Problem requirements: From the listing below, copy only the lines from the line that contains "soap bar: none" to the line that contains "lamp: none [149,100,220,379]", counting those two lines as part of the copy.

[[ Data shown, beginning ]]

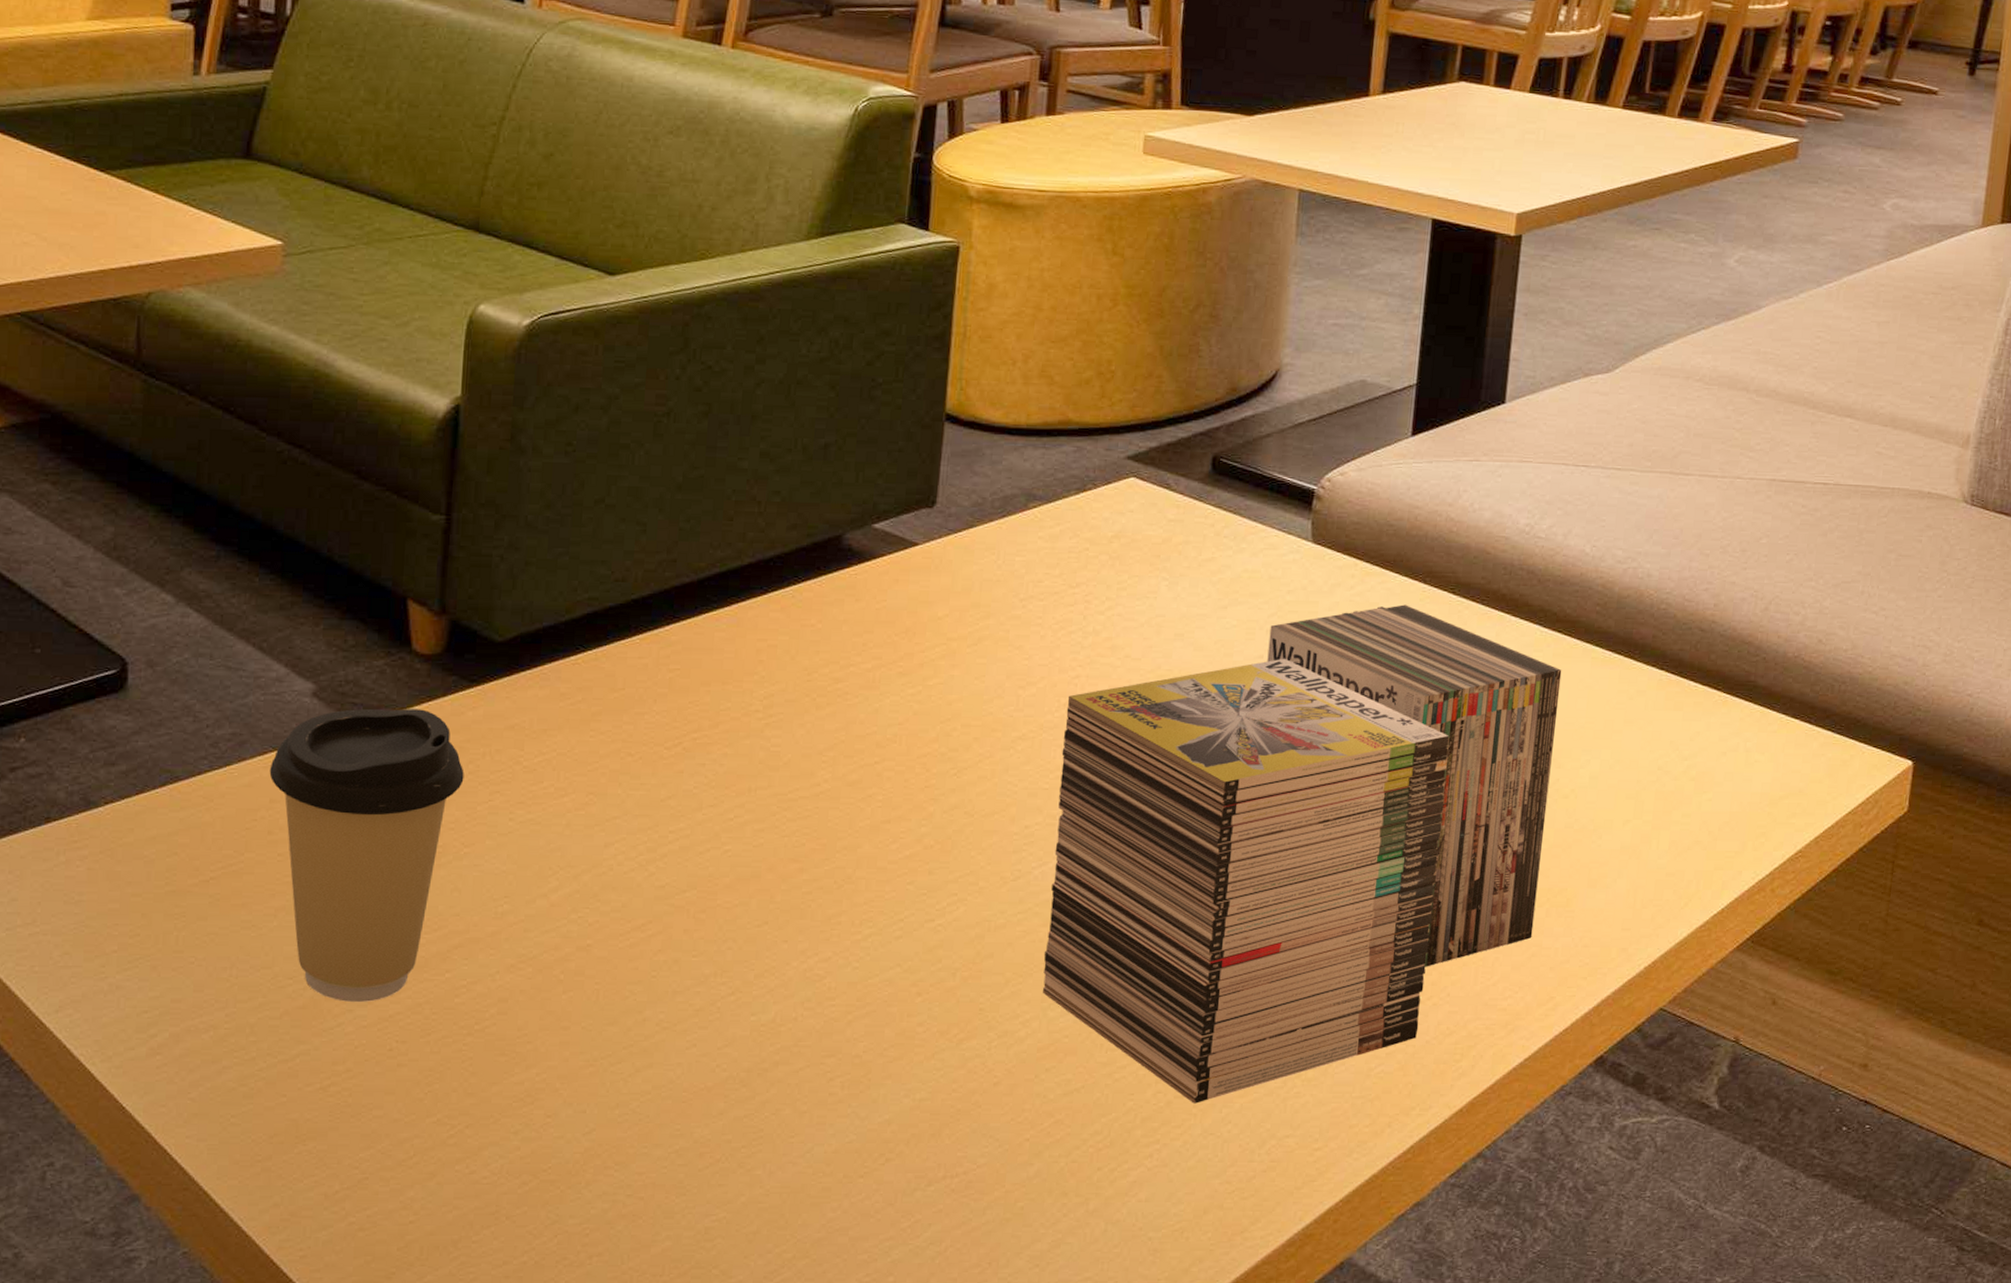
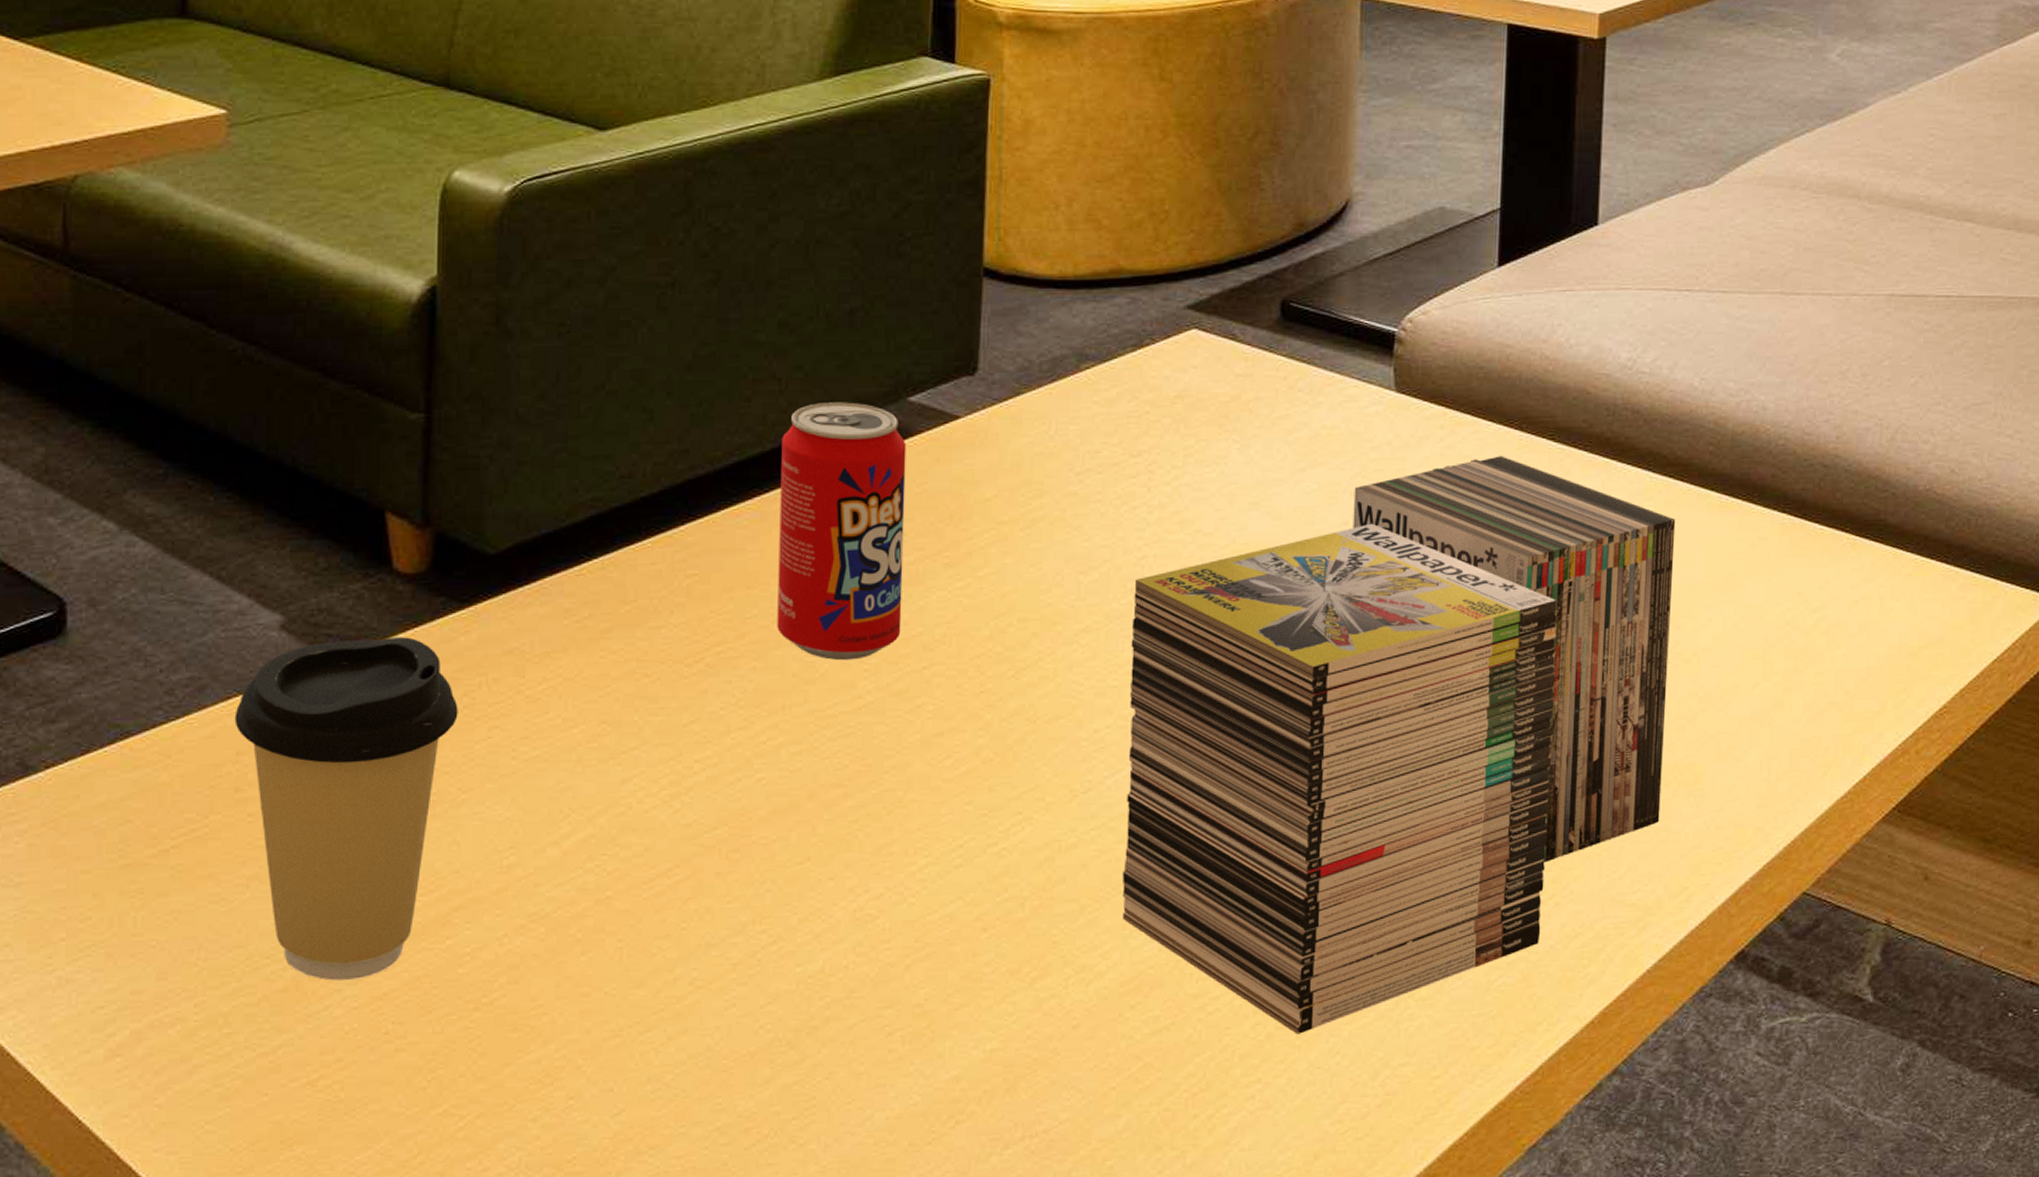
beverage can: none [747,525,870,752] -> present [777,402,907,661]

[[ Data shown, end ]]
[[ Data shown, beginning ]]

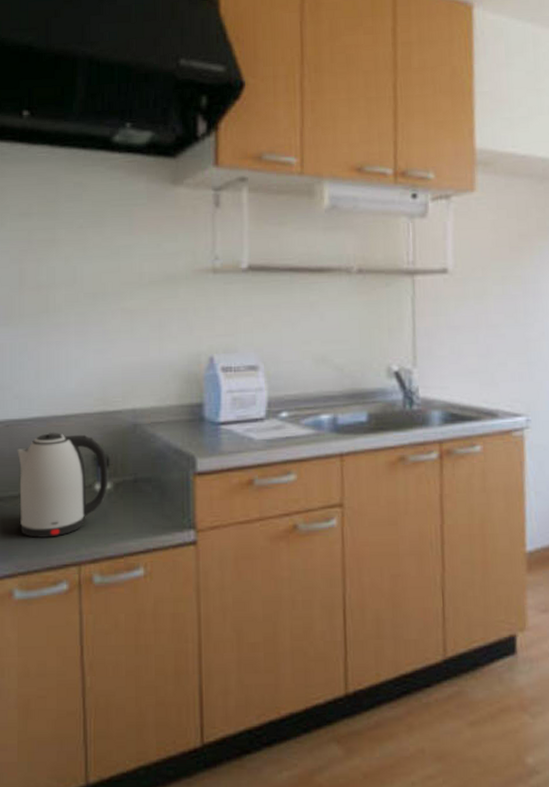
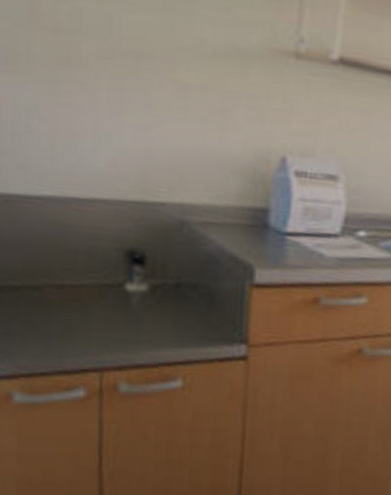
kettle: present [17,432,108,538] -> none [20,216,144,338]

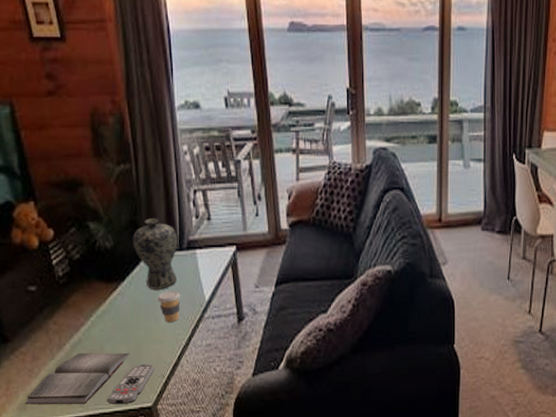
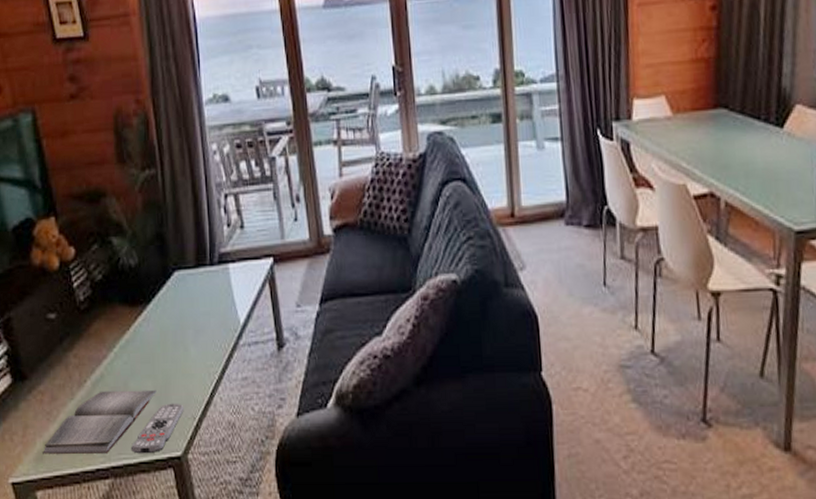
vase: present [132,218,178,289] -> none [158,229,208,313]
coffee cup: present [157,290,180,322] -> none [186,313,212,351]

[[ Data shown, end ]]
[[ Data shown, beginning ]]

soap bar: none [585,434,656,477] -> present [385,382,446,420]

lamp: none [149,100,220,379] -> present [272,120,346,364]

[[ Data shown, end ]]

Result of the task:
soap bar: none [585,434,656,477] -> present [385,382,446,420]

lamp: none [149,100,220,379] -> present [272,120,346,364]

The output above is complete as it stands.